(ASSIGNMENT) Please reproduce the entries below exactly, omitting any images they contain.

####################

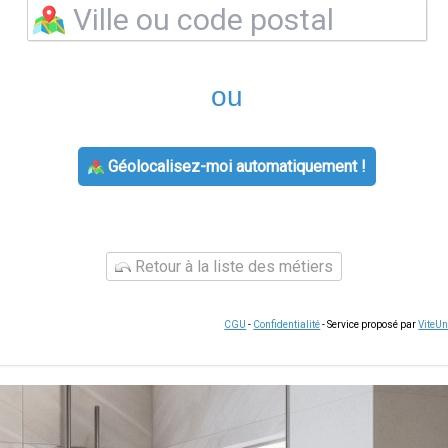
ou
Géolocalisez-moi automatiquement !
Retour à la liste des métiers
CGU
-
Confidentialité
- Service proposé par
ViteU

####################

(ANSWER BOX)
ou
Géolocalisez-moi automatiquement !
Retour à la liste des métiers
CGU
-
Confidentialité
- Service proposé par
ViteU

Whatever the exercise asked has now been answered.